ASSIGNMENT: In the material below, find each line with the word "Maike" and list it.
(Beginning of TASK INPUTS)
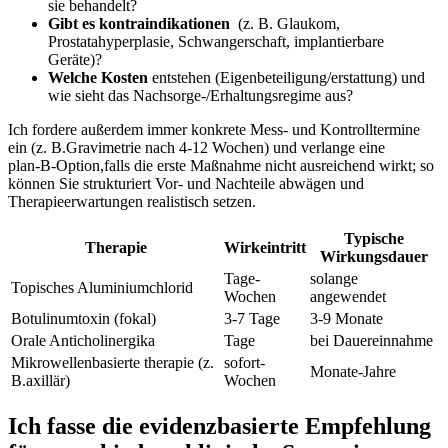
sie behandelt?
Gibt es kontraindikationen
​ (z. B. Glaukom,
Prostatahyperplasie, Schwangerschaft, implantierbare
Geräte)?
Welche Kosten
entstehen (Eigenbeteiligung/erstattung) ⁣und
wie sieht das​ Nachsorge‑/Erhaltungsregime​ aus?
Ich ‍fordere außerdem immer konkrete Mess‑ und Kontrolltermine
ein (z. B.Gravimetrie ⁣nach‌ 4-12 Wochen) und verlange eine
plan‑B‑Option,falls die erste Maßnahme nicht ausreichend wirkt; so
können ‌Sie strukturiert Vor‑⁢ und‌ Nachteile abwägen und
Therapieerwartungen realistisch setzen.
Typische
Therapie
Wirkeintritt
Wirkungsdauer
Tage-
solange
Topisches Aluminiumchlorid
Wochen
angewendet
Botulinumtoxin (fokal)
3-7 Tage
3-9​ Monate
Orale Anticholinergika
Tage
bei Dauereinnahme
Mikrowellenbasierte therapie ​(z.
sofort-
Monate-Jahre
B.axillär)
Wochen
Ich ‍fasse⁣ die evidenzbasierte Empfehlung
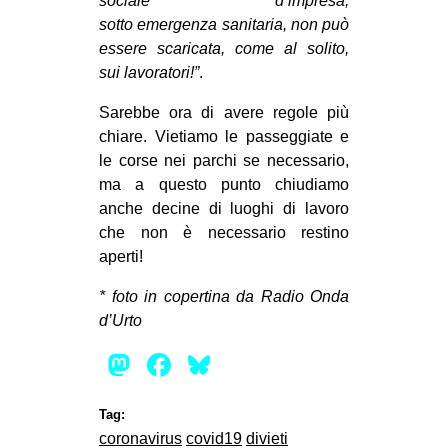
sociale d’impresa,
sotto
emergenza
sanitaria, non può
essere scaricata, come al solito,
sui lavoratori!”
.
Sarebbe ora di avere regole più
chiare. Vietiamo le passeggiate e
le corse nei parchi se necessario,
ma a questo punto chiudiamo
anche decine di luoghi di lavoro
che non è necessario restino
aperti!
* foto in copertina da Radio Onda
d’Urto
Mastodon
Facebook
Bluesky
Tag:
coronavirus
covid19
divieti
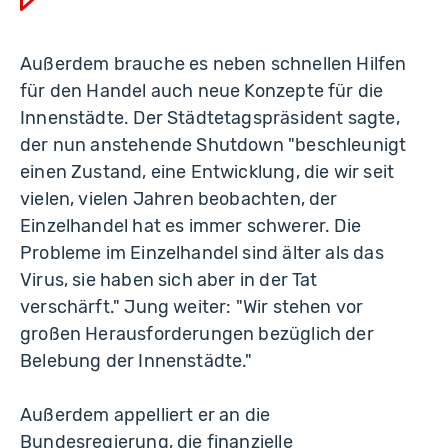
Außerdem brauche es neben schnellen Hilfen
für den Handel auch neue Konzepte für die
Innenstädte. Der Städtetagspräsident sagte,
der nun anstehende Shutdown "beschleunigt
einen Zustand, eine Entwicklung, die wir seit
vielen, vielen Jahren beobachten, der
Einzelhandel hat es immer schwerer. Die
Probleme im Einzelhandel sind älter als das
Virus, sie haben sich aber in der Tat
verschärft." Jung weiter: "Wir stehen vor
großen Herausforderungen bezüglich der
Belebung der Innenstädte."
Außerdem appelliert er an die
Bundesregierung, die finanzielle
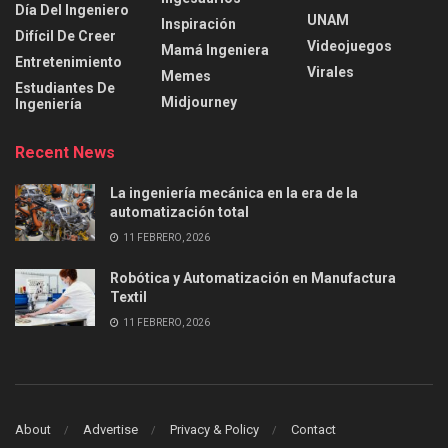
Día Del Ingeniero
UNAM
Inspiración
Difícil De Creer
Videojuegos
Mamá Ingeniera
Entretenimiento
Virales
Memes
Estudiantes De
Midjourney
Ingeniería
Recent News
La ingeniería mecánica en la era de la
automatización total
11 FEBRERO, 2026
Robótica y Automatización en Manufactura
Textil
11 FEBRERO, 2026
About
Advertise
Privacy & Policy
Contact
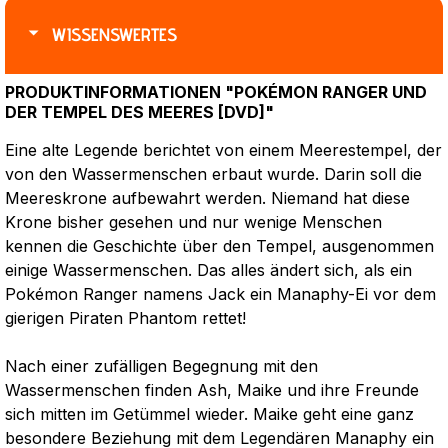
WISSENSWERTES
PRODUKTINFORMATIONEN "POKÉMON RANGER UND
DER TEMPEL DES MEERES [DVD]"
Eine alte Legende berichtet von einem Meerestempel, der
von den Wassermenschen erbaut wurde. Darin soll die
Meereskrone aufbewahrt werden. Niemand hat diese
Krone bisher gesehen und nur wenige Menschen
kennen die Geschichte über den Tempel, ausgenommen
einige Wassermenschen. Das alles ändert sich, als ein
Pokémon Ranger namens Jack ein Manaphy-Ei vor dem
gierigen Piraten Phantom rettet!
Nach einer zufälligen Begegnung mit den
Wassermenschen finden Ash, Maike und ihre Freunde
sich mitten im Getümmel wieder. Maike geht eine ganz
besondere Beziehung mit dem Legendären Manaphy ein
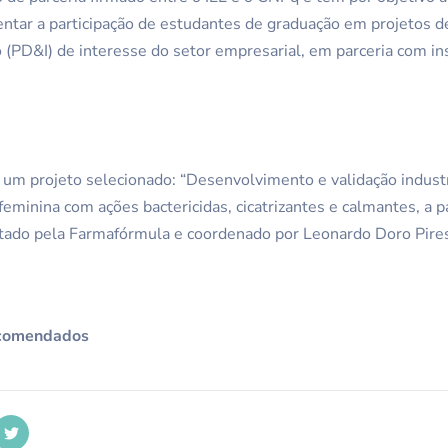
ntar a participação de estudantes de graduação em projetos d
(PD&I) de interesse do setor empresarial, em parceria com ins
um projeto selecionado: “Desenvolvimento e validação industr
 feminina com ações bactericidas, cicatrizantes e calmantes, a p
ntado pela Farmafórmula e coordenado por Leonardo Doro Pire
recomendados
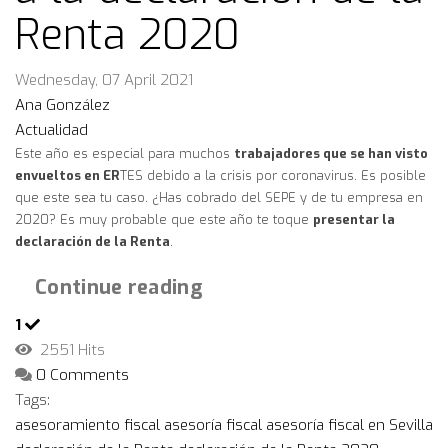
Renta 2020
Wednesday, 07 April 2021
Ana González
Actualidad
Este año es especial para muchos
trabajadores que se han visto
envueltos en ER
TES debido a la crisis por coronavirus. Es posible
que este sea tu caso. ¿Has cobrado del SEPE y de tu empresa en
2020? Es muy probable que este año te toque
presentar la
declaración de la Renta
.
Continue reading
1
2551 Hits
0 Comments
Tags:
asesoramiento fiscal
asesoría fiscal
asesoría fiscal en Sevilla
(End of TASK INPUTS)
TASK RESULT:
Wassermenschen finden Ash, Maike und ihre Freunde
sich mitten im Getümmel wieder. Maike geht eine ganz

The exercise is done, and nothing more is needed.